Many of us know that forgiveness is a good thing, right? It frees us from bitterness and anger, two emotions that not only don’t feel good but can also disrupt our physical health and hold us back from all the good we might achieve and experience. I know many of you have worked on forgiving others. But what about forgiving ourselves?
Even if we’ve gotten pretty good and consistent about offering forgiveness to others, isn’t forgiving ourselves often the most difficult? Understanding why self-forgiveness is difficult can give us clues to make it easier:
1. "God may forgive your sins, but your nervous system won't." —Alfred Korzybski
When we’ve done something “wrong,” we register it in our nervous system. An injury to someone else might be accompanied by guilt. A mistake that costs us something we want might have sadness attached to it. When we’ve done something we regret, we often connect it to a limiting belief like, “I’m always saying the wrong things” or “I’ll never be able to cover my bills.”

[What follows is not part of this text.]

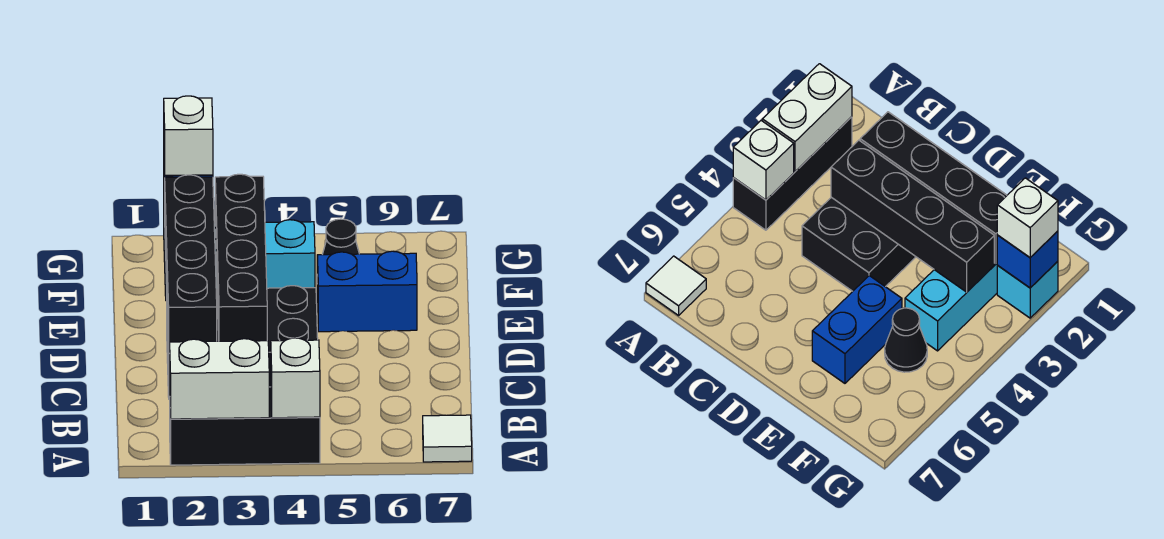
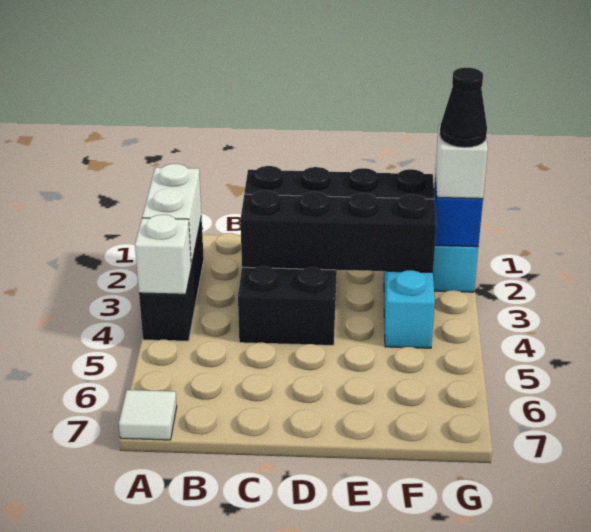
blue brick E5:E6 level 1 -> none
black cone F5 level 1 -> black cone G2 level 4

If we try to forgive ourselves for something without releasing the underlying emotion or belief we’ve attached to it, the forgiveness just doesn’t take. No matter how hard you try to forgive, you continue to beat yourself up for whatever happened—because your nervous system tells you to. What can you do about that? Identify the limiting belief or negative emotion you’ve attached to what you’re trying to forgive in yourself. Release that first, using a process like Mental Emotional Release®, and you’ll find that forgiving yourself is not that difficult.
2. "Forgiveness means letting go of the past." —Gerald Jampolsky
We tend to think of ourselves as a continuum—a human being that begins with our past, moves briefly through our present, and heads toward our future. Letting go of our own past—or the past we have created in our heads—can feel shaky and “ungrounded,” like a boat that has slipped its mooring.
When we try to forgive ourselves, we’re trying to release something that feels like it is part of us. We’re releasing who we were in the moment that we did whatever it was. When we forgive what someone else has done, in a sense it feels easier: We’re releasing a part of our past that isn’t essentially who we are—unless we’ve told the story of that hurt so frequently that we’ve built our identity around it. In that case, it becomes hard to forgive the other person because the transgression and our reaction have become central to how we define ourselves.
To release that part of your past that you need to forgive, it’s helpful to remember that we’re all doing the best we can in any moment. If you had known that your action would cause pain to others or yourself, you probably wouldn’t have done it, right? And even if you knew that you were causing damage at the time, you had no idea how much you would regret it in the future.
Retain what you learned from the event but release everything else.
3. "The chief trick to making good mistakes is not to hide them—especially not from yourself." —Daniel Dennett
Seeing ourselves as flawed can feel vulnerable and even scary. We’re basically wired to survive, but beings that make too many mistakes tend to get ousted from the gene pool. Even our educational system tells us that anything that is not “right” is “bad” and deserves some form of punishment. So we try to avoid mistakes at all costs, and when we do make a misstep, our first impulse is to hide it.
In order to forgive ourselves, we first have to admit to ourselves that we blew it. We have to take ownership and acknowledge the flaw or mistake—which feels almost counter to our sense of survival.
It’s helpful to remember that mistakes, failures, and even incredibly stupid acts are part of being human. It’s how we learn and grow. If you’re never embarrassed or wrong and if you never make a mistake, you’re probably staying within a pretty narrow comfort zone.
Appreciate your missteps for what they are—a stepping stone on your path.
4. "One forgives to the degree that one loves." —Francois de La Rochefoucauld
When you really love someone, isn’t it easier to forgive them? If you have a trusting, loving relationship and your friend or significant other does something that hurts you, aren’t you more likely to see that transgression as a one-time event? Don’t you refer back to the goodness you love in them?
A lot of us don’t have that loving, trusting relationship with ourselves. Many of us are much more critical of ourselves than we are of others. We’ll give other people the benefit of the doubt but won’t cut ourselves any slack at all.
When you’re dealing with a person you don’t trust or like, most often you can choose to forgive, release the hurt, and simply not maintain contact with them anymore. With yourself? It's not an option. You don’t get to quit, divorce or walk away from yourself. If you don’t love and appreciate yourself, somehow you have to get your relationship with you to be more positive.